Verilen görev 1
Arjantin–Brezilya maçını anlatan yazıyı baştan sona, hiçbir şeyini değiştirmeden yeniden yazar mısın?

══════

7 Eylül 2009 Pazartesi

Arjantin 1-3 Brezilya: Tırnaklar..


Normalde gece 3 gibi en geç uyuyan bir insanım, saat 3 buçukta maç başlayacak olunca yarım saat daha dayanır maç sırasında da maçın heyecanıyla zati uyumam diyordum. Kalktık işte maça, tam televizyonu açtıgım anda başladı maç. Dk 1de Arjantin bir atak yaptı, o anda anladık ki Maradona takımı gol atmaya yollamış. Zaten gruptaki durum itibariyle Brezilya için olduguna oranla Arjantin için daha kritik bir maçtı, doğal bir durum bu. Neyse, bundan sonraki dakikaları şöyle özetleyebiliriz, Arjantinden şuursuz saldırı, Brezilyadan temkinli futbol. Arjantin'in sahaya çıkan kadrosu ilginç bir kadroydu; 34'lük Veron, Datolo, Tevez tartışılabilecek tercihlerdi Aguero Milito gibi oyuncular kenarlarda otururken. Messi de forvet arkasına koyularak bana göre sahanın ortasına hapsedilmişti. Ataklar olgunlaşamıyor, genelde Brezilya defansının göbeğinde işlerini başarıyla yapan Lucio ve Luisaonun vücudundan geri dönüyordu genelde.. Sonra bir frikik oldu, Brezilya Elanonun ortasında buldu golü. Maçla ilgili şuna dikkat çekmeden olmaz, Brezilya ilk 11inde 2 adet Süper Ligden oyuncu var: Andre Santos ve Elano Blumer. Elano sağ kanattaki oyunuyla bana şu izlenimi verdi, daha tam olarak hazır değilim dolayısıyla zor toplara girip sorumluluk almayayım; gerektiğinde birkaç hareketle gösteririm kendimi. İlk 2 golde de serbest vuruştan payı vardı, ama maç içinde etkisizdi. Andre Santos daha defansif bir görev aldı Fenerbahçedekine oranla ve sırıtmadı önündeki Robinhonun kötülüğüne rağmen.

══════

Verilen görev 2
Kutu işaretleme verilerinin başından başlayıp "picture [137, 107, 1142, 1047]" içeren satırda biten satırları (iki uç da dahil) istekleriyle birlikte, yalnızca bunları olmak üzere yeniden verir misin? Bunu yaparken yanıtlardaki koordinat sayılarını 0,5 ile çarparak tam sayıya yuvarla; buçuklar yukarıya yuvarlansın.

(Kutu işaretleme verileri)
══════

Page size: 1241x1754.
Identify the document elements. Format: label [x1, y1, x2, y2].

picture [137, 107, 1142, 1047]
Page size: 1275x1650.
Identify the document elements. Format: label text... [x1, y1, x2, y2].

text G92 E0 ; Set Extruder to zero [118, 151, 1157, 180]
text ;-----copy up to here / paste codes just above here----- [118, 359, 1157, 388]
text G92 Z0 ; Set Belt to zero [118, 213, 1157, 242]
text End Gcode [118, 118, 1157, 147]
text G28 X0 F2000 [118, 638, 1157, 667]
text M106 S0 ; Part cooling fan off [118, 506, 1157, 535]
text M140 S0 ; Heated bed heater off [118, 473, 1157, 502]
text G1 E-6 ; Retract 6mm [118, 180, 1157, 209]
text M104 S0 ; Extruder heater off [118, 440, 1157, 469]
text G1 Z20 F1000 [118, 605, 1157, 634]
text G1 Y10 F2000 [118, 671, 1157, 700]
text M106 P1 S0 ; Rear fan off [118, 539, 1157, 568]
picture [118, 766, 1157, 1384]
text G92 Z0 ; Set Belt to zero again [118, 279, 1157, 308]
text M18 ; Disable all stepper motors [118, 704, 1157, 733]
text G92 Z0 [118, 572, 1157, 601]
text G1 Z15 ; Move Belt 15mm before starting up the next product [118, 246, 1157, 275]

══════

Sonuç 1
7 Eylül 2009 Pazartesi

Arjantin 1-3 Brezilya: Tırnaklar..


Normalde gece 3 gibi en geç uyuyan bir insanım, saat 3 buçukta maç başlayacak olunca yarım saat daha dayanır maç sırasında da maçın heyecanıyla zati uyumam diyordum. Kalktık işte maça, tam televizyonu açtıgım anda başladı maç. Dk 1de Arjantin bir atak yaptı, o anda anladık ki Maradona takımı gol atmaya yollamış. Zaten gruptaki durum itibariyle Brezilya için olduguna oranla Arjantin için daha kritik bir maçtı, doğal bir durum bu. Neyse, bundan sonraki dakikaları şöyle özetleyebiliriz, Arjantinden şuursuz saldırı, Brezilyadan temkinli futbol. Arjantin'in sahaya çıkan kadrosu ilginç bir kadroydu; 34'lük Veron, Datolo, Tevez tartışılabilecek tercihlerdi Aguero Milito gibi oyuncular kenarlarda otururken. Messi de forvet arkasına koyularak bana göre sahanın ortasına hapsedilmişti. Ataklar olgunlaşamıyor, genelde Brezilya defansının göbeğinde işlerini başarıyla yapan Lucio ve Luisaonun vücudundan geri dönüyordu genelde.. Sonra bir frikik oldu, Brezilya Elanonun ortasında buldu golü. Maçla ilgili şuna dikkat çekmeden olmaz, Brezilya ilk 11inde 2 adet Süper Ligden oyuncu var: Andre Santos ve Elano Blumer. Elano sağ kanattaki oyunuyla bana şu izlenimi verdi, daha tam olarak hazır değilim dolayısıyla zor toplara girip sorumluluk almayayım; gerektiğinde birkaç hareketle gösteririm kendimi. İlk 2 golde de serbest vuruştan payı vardı, ama maç içinde etkisizdi. Andre Santos daha defansif bir görev aldı Fenerbahçedekine oranla ve sırıtmadı önündeki Robinhonun kötülüğüne rağmen.

Sonuç 2
Page size: 1241x1754.
Identify the document elements. Format: label [x1, y1, x2, y2].

picture [69, 54, 571, 524]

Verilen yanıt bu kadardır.